Does ‘packing and cracking’ tip the scales to Republican congressmen

Central Texas Congressional Districts from the State of Texas.

AUSTIN (KXAN) — A three-judge panel in San Antonio continues to look into whether the state of Texas purposely took power away from African-Americans and Hispanics when they drew Congressional district lines.

They’re taking a close look at Rep. Lloyd Doggett’s District 35. He’s the lone Democrat in Washington, D.C. from Central Texas. His district goes from Austin all the way down to San Antonio, and plaintiffs say those lines were drawn to hurt minorities in Texas.

If Daniel Segura-Kelly was to drive through his Congressional district, he’d leave his east Austin home, drive west to Dripping Springs, then north more than a hundred miles.

“I can’t say that I’ve ever been to Dripping Springs,” said Daniel Segura-Kelly. “It’s a lot more rural than east Austin certainly is. There’s a lot more dense population in east Austin.”

He says he’s been politically silenced by the way his district is drawn. “There’s just an arm that reaches into east Austin to grab a handful of brown and black people.”

A political term for this is known as “packing and cracking,” — packing a group of people into one area and diluting them in others.

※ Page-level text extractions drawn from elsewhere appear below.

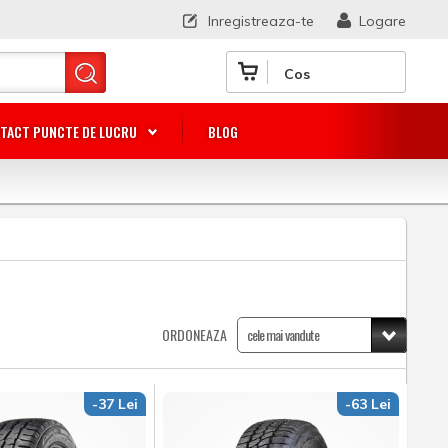
Inregistreaza-te
Logare
Cos
TACT PUNCTE DE LUCRU
BLOG
ORDONEAZA
-37 Lei
-63 Lei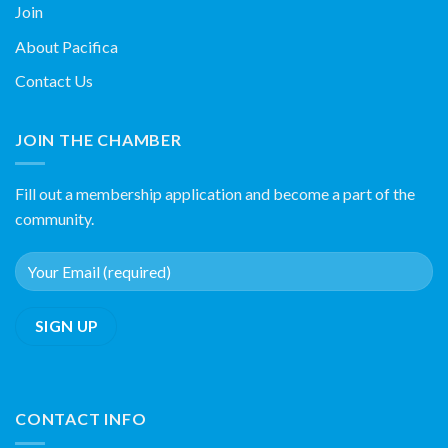
Join
About Pacifica
Contact Us
JOIN THE CHAMBER
Fill out a membership application and become a part of the
community.
CONTACT INFO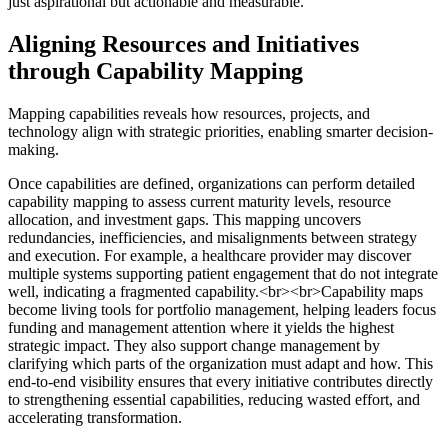
just aspirational but actionable and measurable.
Aligning Resources and Initiatives
through Capability Mapping
Mapping capabilities reveals how resources, projects, and
technology align with strategic priorities, enabling smarter decision-
making.
Once capabilities are defined, organizations can perform detailed
capability mapping to assess current maturity levels, resource
allocation, and investment gaps. This mapping uncovers
redundancies, inefficiencies, and misalignments between strategy
and execution. For example, a healthcare provider may discover
multiple systems supporting patient engagement that do not integrate
well, indicating a fragmented capability.<br><br>Capability maps
become living tools for portfolio management, helping leaders focus
funding and management attention where it yields the highest
strategic impact. They also support change management by
clarifying which parts of the organization must adapt and how. This
end-to-end visibility ensures that every initiative contributes directly
to strengthening essential capabilities, reducing wasted effort, and
accelerating transformation.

Lawmakers drew Doggett’s district to be packed with minority voters. Census data shows 71 percent of people in his district are Hispanic or black. The other four districts in Travis County are split up.

Thirty-nine percent of people in Rep. Michael McCaul’s district are black or Hispanic, 38 percent in Rep. Bill Flores’s, 24 percent in Roger Williams’ and 32 percent in Lamar Smith’s district. That’s how the Democratic hot spot of Travis County is represented by four Republicans.

Plaintiffs earlier this week brought in experts to explain “racial polarization” which is how they describe elections in Texas, where by margins of more than 80 percent, white people vote for Republicans, minorities vote for Democrats.

It is legal to “pack” and “crack” a political party. It is not legal to do that to minorities. San Antonio judges approved the lines for the 2012 election. In fact, they drew the lines themselves. Then lawmakers put them in permanent place in 2013.

“We’re confident that this federal court followed the Supreme Court’s order to draw lawful maps,” Marc Rylander, spokesperson for Attorney General Ken Paxton,

This week, those same judges are taking a second look at the lines in Travis County.